- [Challenges]:
1. Answer these questions from the trust agreement amendment, one line each:
(a) Which exhibit does the Company's written request have to be substantially similar to?
(b) To which company is Exhibit D addressed?
(c) Whose attention is Exhibit D marked for?
2. Continue the trust agreement amendment, starting after its last line, "Attn: Steven G. Nelson and Francis E. Wolf, Jr."

- [Page]:
— begin —

1.2. Section 1(k) of the Original Agreement is hereby amended and restated in its entirety as follows:

“(k) Upon written request from the Company, which may be given from time to time in a form substantially similar to that attached hereto as Exhibit D (a “Shareholder Redemption Withdrawal Instruction”), the Trustee shall distribute to the redeeming shareholders the amount requested by the Company to be used to redeem shares of Ordinary Shares from Public Shareholders in the event that the Company’s shareholders approve an amendment to the Company’s amended and restated memorandum and articles of association to extend the time period in which the Company must complete its initial Business Combination or liquidate the Trust Account. The written request of the Company referenced above shall constitute presumptive evidence that the Company is entitled to said funds, and the Trustee shall have no responsibility to look beyond said request.”

1.3. A new Section 1(k) is hereby added to the Original Agreement as follows:

“(l) Not make any withdrawals or distributions from the Trust Account other than pursuant to Section 1(i), (j) or (k) above.”

1.4. All references to “Sections 1(i) and 1(j)” are hereby replaced with “Sections 1(i), 1(j) and (1)(k)”


1.5. A new Exhibit D is hereby added to the Original Agreement as follows:

“EXHIBIT D

[Letterhead of Company]

[Insert date]

Continental Stock Transfer & Trust Company

1 State Street 30th Floor New York, New York, 10004

Attn: Steven G. Nelson and Francis E. Wolf, Jr.

— end —

- [Collected material]:

— begin —

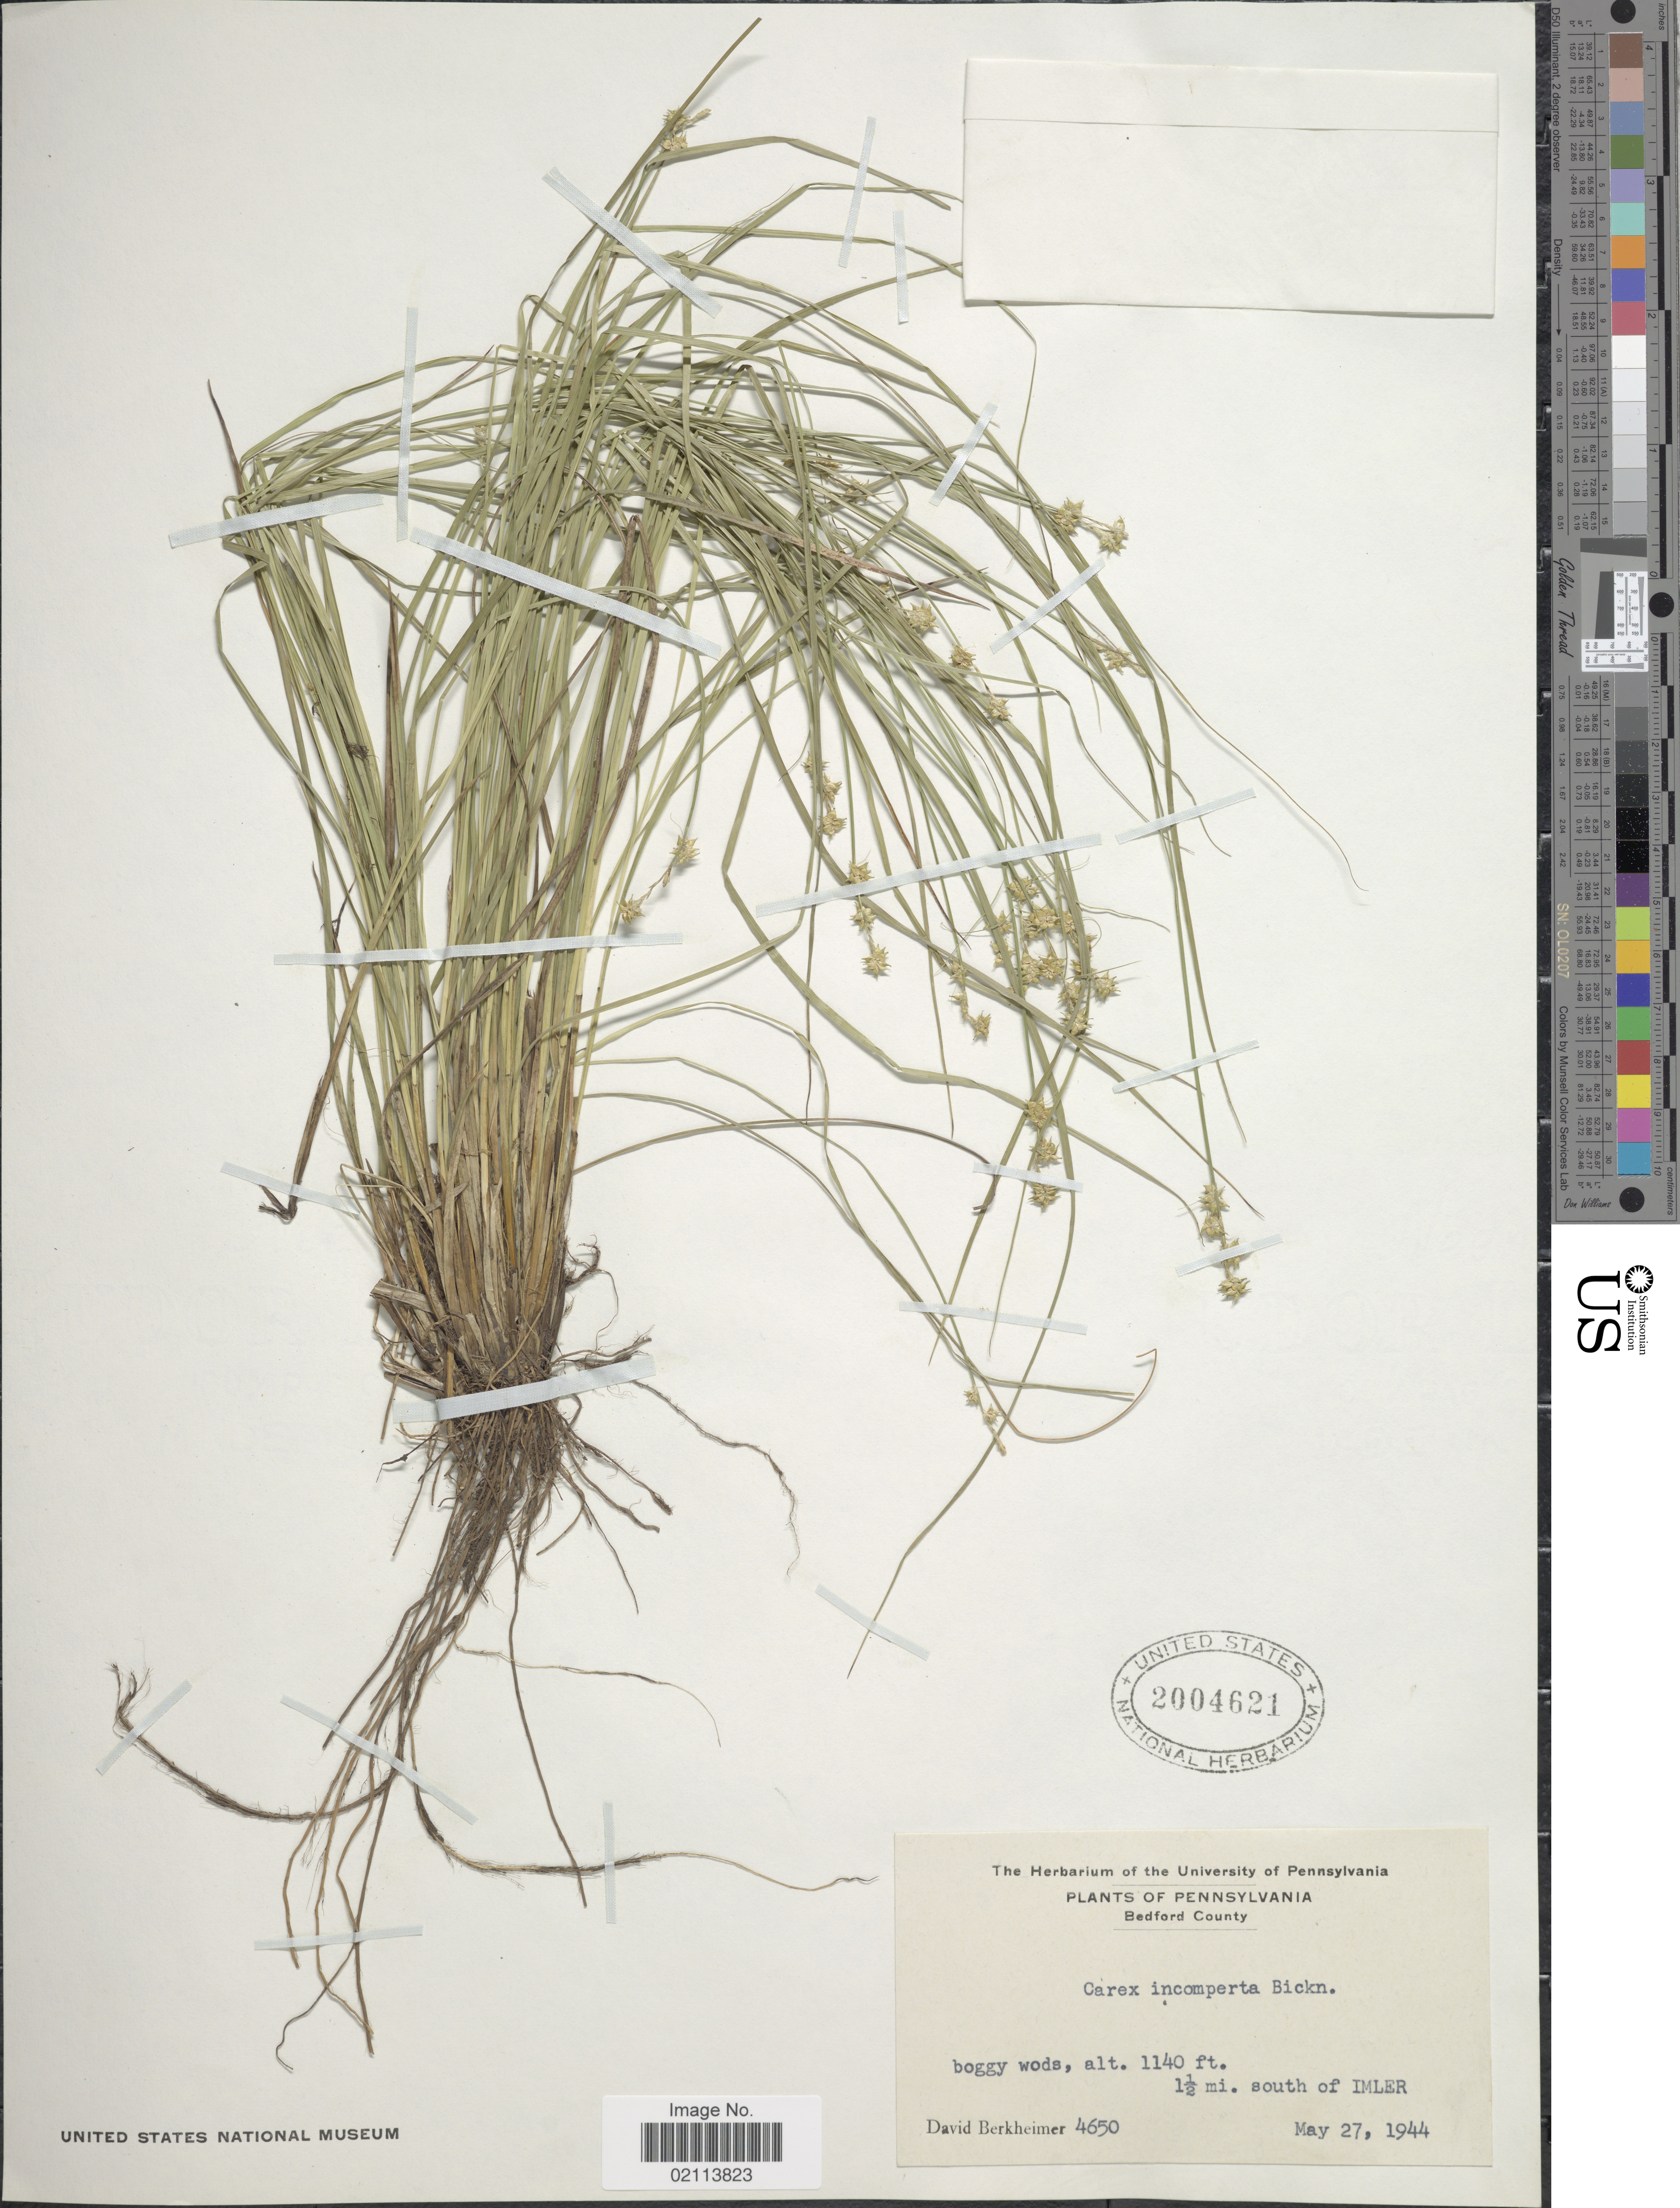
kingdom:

— end —

- [Answers to each task]:
1.
(a) Exhibit D, the "Shareholder Redemption Withdrawal Instruction."
(b) Continental Stock Transfer & Trust Company.
(c) Steven G. Nelson and Francis E. Wolf, Jr.

2.
Re: Trust Account No.                Shareholder Redemption Withdrawal Instruction

Gentlemen:

Pursuant to Section 1(k) of the Investment Management Trust Agreement between Saban Capital Acquisition Corp. (the “Company”) and Continental Stock Transfer & Trust Company (the “Trustee”), dated as of September 15, 2016 (as amended from time to time, “Trust Agreement”), the Company hereby requests that you deliver to the redeeming shareholders $[•] of the principal and interest income earned on the Property as of the date hereof. Capitalized terms used but not defined herein shall have the meanings set forth in the Trust Agreement.

The Company requires that such funds be paid its public shareholders who have properly elected to have their Ordinary Shares redeemed by the Company in connection with the shareholder vote to approve an amendment to the Company’s Amended and Restated Memorandum and Articles of Association to extend the time in which the Company must complete a Business Combination or liquidate the Trust Account. As such, you are hereby directed and authorized to transfer (via wire transfer) such funds promptly upon your receipt of this letter to the shareholders whose wire instructions you have collected with their requests for redemption.

 

Very truly yours,
Saban Capital Acquisition Corp.
By:  

 

  Name:
  Title:

cc: Deutsche Bank Securities Inc. Goldman, Sachs & Co.”

2. Miscellaneous Provisions.

2.1. Successors. All the covenants and provisions of this Amendment by or for the benefit of the Company or the Trustee shall bind and inure to the benefit of their permitted respective successors and assigns.

2.2. Severability. This Amendment shall be deemed severable, and the invalidity or unenforceability of any term or provision hereof shall not affect the validity or enforceability of this Amendment or of any other term or provision hereof. Furthermore, in lieu of any such invalid or unenforceable term or provision, the parties hereto intend that there shall be added as a part of this Amendment a provision as similar in terms to such invalid or unenforceable provision as may be possible and be valid and enforceable.


2.3. Applicable Law. This Amendment shall be governed by and construed and enforced in accordance with the laws of the State of New York.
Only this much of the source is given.